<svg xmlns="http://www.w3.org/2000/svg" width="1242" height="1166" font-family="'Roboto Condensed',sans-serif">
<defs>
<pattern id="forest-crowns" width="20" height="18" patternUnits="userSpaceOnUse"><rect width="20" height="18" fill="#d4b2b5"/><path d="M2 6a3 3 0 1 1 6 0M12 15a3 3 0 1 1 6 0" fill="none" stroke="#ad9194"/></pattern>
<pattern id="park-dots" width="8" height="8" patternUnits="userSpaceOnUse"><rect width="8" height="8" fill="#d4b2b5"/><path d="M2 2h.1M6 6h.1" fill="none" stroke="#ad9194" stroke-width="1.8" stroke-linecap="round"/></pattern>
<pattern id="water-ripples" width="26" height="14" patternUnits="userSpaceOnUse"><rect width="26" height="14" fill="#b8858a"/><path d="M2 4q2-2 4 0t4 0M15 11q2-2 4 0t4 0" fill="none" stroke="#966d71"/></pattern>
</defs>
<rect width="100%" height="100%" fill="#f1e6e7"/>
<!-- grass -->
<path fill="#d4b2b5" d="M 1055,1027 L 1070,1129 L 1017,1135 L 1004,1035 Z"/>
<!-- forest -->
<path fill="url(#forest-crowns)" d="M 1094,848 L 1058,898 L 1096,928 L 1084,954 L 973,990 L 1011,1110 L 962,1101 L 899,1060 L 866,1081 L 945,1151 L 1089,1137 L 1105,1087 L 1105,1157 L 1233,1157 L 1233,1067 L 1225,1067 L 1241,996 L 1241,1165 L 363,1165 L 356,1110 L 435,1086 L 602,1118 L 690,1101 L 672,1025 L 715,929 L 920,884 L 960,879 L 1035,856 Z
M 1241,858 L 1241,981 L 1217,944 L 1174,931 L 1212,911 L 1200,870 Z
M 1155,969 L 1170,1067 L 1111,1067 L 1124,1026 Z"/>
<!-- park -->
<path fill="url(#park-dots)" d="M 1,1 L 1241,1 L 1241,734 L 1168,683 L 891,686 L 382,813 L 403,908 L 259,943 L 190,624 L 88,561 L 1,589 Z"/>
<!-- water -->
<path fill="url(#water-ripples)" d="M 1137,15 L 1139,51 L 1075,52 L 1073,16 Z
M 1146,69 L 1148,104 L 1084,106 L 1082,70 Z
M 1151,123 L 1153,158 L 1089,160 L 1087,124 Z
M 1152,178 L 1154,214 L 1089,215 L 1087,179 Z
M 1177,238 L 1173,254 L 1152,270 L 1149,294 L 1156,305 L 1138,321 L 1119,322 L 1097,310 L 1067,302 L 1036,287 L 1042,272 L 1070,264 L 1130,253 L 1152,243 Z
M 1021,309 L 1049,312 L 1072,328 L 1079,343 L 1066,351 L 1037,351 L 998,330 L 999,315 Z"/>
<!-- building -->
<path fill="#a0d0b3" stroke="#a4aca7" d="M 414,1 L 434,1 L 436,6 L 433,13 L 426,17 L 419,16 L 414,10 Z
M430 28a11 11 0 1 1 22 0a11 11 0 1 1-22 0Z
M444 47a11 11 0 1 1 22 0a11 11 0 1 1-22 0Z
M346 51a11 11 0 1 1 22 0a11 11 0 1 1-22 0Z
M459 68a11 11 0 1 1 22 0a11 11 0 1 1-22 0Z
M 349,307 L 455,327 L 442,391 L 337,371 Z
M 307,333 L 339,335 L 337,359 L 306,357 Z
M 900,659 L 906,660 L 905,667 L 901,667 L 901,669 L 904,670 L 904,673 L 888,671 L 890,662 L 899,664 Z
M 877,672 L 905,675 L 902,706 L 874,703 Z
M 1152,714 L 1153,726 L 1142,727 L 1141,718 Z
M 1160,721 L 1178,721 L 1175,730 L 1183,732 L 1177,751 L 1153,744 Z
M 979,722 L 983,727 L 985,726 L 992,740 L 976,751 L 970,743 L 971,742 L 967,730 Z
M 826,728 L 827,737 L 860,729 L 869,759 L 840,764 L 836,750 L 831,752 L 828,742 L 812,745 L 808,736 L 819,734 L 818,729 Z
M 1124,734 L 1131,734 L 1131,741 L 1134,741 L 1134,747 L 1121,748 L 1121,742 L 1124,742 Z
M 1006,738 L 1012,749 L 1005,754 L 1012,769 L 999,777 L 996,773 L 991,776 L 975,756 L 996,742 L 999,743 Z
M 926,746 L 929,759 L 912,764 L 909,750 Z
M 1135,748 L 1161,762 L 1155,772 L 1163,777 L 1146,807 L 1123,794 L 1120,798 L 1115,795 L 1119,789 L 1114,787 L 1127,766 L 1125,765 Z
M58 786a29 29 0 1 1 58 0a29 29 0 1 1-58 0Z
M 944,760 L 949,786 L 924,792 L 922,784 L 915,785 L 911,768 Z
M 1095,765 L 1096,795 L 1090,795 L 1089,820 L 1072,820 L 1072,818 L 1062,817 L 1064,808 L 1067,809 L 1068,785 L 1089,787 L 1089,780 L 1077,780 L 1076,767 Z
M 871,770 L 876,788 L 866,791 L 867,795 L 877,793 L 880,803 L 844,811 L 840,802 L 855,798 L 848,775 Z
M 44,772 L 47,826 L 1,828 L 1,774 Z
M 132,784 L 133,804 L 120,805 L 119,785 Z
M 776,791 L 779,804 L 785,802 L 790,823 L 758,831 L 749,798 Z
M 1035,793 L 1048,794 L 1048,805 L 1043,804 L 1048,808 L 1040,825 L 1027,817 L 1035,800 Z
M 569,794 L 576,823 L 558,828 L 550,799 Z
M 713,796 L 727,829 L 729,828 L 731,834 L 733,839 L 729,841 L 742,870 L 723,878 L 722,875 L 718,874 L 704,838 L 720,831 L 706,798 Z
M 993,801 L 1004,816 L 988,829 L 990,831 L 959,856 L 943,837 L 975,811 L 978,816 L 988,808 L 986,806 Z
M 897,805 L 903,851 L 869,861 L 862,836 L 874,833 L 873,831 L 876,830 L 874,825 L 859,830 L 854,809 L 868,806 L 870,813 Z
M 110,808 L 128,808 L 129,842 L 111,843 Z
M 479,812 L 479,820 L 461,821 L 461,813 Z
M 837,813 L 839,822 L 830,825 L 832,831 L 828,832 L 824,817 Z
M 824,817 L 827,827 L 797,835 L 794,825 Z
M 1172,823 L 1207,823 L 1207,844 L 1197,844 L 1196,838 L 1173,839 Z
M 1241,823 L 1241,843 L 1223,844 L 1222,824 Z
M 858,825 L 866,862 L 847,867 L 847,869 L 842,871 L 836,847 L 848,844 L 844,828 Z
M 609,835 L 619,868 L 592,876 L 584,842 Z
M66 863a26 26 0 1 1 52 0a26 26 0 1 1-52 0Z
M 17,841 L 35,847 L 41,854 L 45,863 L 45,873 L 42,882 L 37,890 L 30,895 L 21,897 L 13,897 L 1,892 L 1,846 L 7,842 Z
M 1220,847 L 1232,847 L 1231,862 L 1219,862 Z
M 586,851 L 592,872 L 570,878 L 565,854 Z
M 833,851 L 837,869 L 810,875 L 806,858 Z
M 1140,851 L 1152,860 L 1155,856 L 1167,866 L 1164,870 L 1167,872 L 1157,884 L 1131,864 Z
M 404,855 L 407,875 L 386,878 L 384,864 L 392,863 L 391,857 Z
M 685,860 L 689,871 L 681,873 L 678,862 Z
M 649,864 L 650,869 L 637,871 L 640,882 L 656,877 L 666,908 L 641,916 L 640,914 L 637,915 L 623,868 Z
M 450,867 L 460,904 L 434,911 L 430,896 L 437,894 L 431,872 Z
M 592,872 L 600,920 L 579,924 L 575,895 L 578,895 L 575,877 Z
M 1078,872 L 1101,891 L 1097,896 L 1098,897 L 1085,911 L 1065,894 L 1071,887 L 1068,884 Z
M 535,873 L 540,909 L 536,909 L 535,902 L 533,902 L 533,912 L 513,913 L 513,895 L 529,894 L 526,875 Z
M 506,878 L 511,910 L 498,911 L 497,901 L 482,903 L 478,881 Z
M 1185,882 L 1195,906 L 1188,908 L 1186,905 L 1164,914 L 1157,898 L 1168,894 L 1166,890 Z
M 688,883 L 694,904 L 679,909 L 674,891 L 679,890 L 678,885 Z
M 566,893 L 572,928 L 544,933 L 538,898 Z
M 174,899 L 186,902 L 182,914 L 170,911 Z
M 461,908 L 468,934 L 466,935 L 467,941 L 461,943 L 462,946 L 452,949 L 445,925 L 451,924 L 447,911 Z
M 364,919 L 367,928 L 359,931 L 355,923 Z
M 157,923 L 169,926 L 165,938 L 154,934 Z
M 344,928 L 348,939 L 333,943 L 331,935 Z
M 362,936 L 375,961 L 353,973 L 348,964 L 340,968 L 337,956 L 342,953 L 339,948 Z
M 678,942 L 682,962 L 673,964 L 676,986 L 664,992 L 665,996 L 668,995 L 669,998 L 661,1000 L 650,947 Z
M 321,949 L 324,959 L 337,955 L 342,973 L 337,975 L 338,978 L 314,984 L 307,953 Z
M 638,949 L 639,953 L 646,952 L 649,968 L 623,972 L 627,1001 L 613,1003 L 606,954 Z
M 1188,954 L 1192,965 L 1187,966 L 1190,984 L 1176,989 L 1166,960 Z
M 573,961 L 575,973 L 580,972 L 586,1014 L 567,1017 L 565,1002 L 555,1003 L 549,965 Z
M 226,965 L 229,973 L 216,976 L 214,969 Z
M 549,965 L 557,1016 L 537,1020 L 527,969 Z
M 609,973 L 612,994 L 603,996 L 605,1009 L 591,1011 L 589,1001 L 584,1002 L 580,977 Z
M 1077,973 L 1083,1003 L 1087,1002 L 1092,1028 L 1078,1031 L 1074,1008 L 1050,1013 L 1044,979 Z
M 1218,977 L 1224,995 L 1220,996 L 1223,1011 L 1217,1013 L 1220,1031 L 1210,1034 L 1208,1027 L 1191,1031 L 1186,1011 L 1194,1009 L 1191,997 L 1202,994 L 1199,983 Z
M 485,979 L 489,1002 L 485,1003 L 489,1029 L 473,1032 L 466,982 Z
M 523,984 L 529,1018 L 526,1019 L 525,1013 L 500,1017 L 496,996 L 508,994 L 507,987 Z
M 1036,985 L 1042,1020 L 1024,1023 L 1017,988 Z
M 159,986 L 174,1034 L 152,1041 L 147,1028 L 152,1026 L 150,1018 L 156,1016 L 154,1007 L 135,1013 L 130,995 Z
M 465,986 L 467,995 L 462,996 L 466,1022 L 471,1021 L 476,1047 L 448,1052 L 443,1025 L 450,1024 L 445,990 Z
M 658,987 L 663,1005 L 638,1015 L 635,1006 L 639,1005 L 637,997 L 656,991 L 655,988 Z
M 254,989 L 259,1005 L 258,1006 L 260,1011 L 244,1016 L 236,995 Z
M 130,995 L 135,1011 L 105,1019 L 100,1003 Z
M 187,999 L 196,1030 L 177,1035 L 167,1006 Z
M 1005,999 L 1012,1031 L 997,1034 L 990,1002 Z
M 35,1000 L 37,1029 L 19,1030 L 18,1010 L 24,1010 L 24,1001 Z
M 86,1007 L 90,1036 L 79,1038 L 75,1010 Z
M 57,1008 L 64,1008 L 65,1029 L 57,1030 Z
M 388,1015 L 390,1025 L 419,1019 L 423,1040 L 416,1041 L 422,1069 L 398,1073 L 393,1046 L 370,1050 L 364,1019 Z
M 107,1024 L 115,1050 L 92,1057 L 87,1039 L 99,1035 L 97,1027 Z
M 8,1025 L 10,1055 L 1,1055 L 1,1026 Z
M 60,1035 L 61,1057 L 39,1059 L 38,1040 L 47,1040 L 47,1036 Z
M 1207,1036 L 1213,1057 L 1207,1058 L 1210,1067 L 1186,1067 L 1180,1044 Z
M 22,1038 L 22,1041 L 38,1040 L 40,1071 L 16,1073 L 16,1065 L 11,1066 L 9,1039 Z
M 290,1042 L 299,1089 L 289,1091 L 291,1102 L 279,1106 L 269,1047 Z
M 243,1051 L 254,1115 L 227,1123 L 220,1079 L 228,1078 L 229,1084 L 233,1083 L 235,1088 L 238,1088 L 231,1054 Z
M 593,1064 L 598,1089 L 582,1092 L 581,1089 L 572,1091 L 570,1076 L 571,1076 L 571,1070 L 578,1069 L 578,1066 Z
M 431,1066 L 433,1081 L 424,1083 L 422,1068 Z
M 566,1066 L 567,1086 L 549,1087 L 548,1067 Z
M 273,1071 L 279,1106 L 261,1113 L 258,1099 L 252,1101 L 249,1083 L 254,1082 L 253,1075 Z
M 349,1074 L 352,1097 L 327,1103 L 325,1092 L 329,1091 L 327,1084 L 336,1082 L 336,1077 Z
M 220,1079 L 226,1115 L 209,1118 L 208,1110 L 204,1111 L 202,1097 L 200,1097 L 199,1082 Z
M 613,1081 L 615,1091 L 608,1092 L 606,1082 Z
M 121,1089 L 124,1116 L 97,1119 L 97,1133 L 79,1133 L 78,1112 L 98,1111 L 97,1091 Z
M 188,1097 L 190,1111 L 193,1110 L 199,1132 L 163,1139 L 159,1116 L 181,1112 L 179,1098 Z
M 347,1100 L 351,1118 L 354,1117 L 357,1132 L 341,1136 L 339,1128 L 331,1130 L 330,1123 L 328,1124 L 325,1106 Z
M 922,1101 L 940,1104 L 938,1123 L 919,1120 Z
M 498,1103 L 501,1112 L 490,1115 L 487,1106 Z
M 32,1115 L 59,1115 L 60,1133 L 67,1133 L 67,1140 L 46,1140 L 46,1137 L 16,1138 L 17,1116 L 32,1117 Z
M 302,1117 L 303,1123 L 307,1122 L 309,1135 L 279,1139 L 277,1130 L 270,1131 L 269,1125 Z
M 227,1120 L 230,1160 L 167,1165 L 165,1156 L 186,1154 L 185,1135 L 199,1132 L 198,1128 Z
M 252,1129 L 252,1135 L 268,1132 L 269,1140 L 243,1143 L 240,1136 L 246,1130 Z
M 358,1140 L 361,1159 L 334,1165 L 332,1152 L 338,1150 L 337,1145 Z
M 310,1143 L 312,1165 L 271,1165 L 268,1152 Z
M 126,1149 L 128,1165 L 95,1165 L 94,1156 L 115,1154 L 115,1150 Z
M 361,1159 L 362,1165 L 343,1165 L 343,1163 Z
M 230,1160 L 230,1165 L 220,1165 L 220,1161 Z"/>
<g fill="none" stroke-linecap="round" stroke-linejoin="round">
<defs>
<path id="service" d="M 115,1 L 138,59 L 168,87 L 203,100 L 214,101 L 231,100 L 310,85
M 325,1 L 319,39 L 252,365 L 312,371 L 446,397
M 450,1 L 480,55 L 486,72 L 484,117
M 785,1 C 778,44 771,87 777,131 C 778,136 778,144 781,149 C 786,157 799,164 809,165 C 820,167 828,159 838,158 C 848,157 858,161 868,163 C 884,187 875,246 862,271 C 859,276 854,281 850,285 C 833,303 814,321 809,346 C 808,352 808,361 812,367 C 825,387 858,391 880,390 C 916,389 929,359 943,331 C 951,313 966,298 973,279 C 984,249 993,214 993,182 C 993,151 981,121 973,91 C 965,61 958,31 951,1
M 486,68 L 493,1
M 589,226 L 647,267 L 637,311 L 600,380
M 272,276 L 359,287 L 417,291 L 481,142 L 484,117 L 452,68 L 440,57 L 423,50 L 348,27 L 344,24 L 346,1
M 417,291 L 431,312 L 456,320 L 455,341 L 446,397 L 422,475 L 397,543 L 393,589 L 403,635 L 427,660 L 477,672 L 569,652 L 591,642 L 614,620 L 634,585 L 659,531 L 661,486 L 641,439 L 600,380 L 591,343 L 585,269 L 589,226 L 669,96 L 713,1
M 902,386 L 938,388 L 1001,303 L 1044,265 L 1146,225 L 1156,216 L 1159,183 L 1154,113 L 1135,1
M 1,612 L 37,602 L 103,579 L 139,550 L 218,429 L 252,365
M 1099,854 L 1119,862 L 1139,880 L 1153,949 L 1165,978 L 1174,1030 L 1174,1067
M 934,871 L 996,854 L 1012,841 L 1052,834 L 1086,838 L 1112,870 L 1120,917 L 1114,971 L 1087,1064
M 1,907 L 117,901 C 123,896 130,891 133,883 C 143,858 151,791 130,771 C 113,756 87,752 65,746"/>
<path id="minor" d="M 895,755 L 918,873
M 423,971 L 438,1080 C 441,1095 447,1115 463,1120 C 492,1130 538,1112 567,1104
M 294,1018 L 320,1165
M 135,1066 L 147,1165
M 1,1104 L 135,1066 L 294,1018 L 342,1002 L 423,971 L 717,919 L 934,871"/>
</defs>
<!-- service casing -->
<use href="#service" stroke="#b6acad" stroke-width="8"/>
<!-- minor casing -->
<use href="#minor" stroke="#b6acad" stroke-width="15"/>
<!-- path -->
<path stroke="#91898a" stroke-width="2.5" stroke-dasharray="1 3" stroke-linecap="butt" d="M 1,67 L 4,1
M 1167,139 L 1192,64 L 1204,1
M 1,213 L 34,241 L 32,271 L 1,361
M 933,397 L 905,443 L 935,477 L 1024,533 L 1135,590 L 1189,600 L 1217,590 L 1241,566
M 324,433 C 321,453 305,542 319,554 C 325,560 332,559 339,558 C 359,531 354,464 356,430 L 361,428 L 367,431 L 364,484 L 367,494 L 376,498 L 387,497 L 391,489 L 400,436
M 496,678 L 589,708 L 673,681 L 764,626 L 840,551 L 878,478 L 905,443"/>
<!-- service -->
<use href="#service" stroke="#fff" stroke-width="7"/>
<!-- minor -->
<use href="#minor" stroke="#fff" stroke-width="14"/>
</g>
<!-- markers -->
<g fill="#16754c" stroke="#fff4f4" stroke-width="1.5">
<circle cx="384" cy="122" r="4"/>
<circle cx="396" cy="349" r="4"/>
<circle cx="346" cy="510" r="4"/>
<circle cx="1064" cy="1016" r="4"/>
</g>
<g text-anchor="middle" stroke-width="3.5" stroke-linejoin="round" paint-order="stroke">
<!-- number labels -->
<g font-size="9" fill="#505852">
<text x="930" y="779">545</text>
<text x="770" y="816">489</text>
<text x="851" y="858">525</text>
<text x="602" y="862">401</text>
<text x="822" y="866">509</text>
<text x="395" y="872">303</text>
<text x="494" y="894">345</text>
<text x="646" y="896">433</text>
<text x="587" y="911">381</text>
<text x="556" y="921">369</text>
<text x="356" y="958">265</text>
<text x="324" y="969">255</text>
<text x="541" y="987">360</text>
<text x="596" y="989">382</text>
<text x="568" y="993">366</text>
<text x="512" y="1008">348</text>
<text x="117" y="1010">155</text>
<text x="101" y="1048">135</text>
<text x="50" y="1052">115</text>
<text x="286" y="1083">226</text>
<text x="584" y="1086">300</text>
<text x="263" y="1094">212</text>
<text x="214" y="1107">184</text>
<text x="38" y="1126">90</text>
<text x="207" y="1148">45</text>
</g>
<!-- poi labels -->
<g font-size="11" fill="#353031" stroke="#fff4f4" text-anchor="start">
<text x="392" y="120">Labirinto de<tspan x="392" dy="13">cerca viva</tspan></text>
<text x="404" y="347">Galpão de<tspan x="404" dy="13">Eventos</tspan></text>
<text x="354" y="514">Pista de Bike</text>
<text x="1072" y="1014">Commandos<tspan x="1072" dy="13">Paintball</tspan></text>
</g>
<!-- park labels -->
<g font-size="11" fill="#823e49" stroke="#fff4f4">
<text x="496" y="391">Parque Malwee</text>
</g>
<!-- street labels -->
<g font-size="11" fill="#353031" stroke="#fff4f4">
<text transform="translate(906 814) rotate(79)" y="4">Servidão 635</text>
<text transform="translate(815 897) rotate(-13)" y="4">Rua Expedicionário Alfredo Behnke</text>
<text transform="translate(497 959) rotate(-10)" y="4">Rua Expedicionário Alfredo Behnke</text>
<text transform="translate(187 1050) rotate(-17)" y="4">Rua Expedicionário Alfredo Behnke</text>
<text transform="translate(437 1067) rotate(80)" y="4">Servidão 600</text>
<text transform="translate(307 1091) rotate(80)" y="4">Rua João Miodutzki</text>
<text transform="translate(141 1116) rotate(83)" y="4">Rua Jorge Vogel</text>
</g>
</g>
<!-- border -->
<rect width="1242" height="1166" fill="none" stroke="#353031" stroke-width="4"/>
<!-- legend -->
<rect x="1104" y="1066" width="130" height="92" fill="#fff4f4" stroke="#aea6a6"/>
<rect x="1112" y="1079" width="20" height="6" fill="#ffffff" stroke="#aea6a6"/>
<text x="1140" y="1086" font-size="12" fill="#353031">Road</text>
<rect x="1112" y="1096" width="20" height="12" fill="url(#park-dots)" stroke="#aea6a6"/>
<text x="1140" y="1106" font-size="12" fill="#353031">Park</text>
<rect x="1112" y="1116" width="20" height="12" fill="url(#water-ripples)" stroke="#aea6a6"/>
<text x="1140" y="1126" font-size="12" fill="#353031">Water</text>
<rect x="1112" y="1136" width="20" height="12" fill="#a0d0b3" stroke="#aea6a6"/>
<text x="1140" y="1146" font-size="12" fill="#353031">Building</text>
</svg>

****************************************

** Exercise objective **
Of all the entries above, retype exactly the lines from the line with "M 157,923 L 169,926 L 165,938 L 154,934 Z" to the line with "M 678,942 L", both included, and no others.

** Result **
M 157,923 L 169,926 L 165,938 L 154,934 Z
M 344,928 L 348,939 L 333,943 L 331,935 Z
M 362,936 L 375,961 L 353,973 L 348,964 L 340,968 L 337,956 L 342,953 L 339,948 Z
M 678,942 L 682,962 L 673,964 L 676,986 L 664,992 L 665,996 L 668,995 L 669,998 L 661,1000 L 650,947 Z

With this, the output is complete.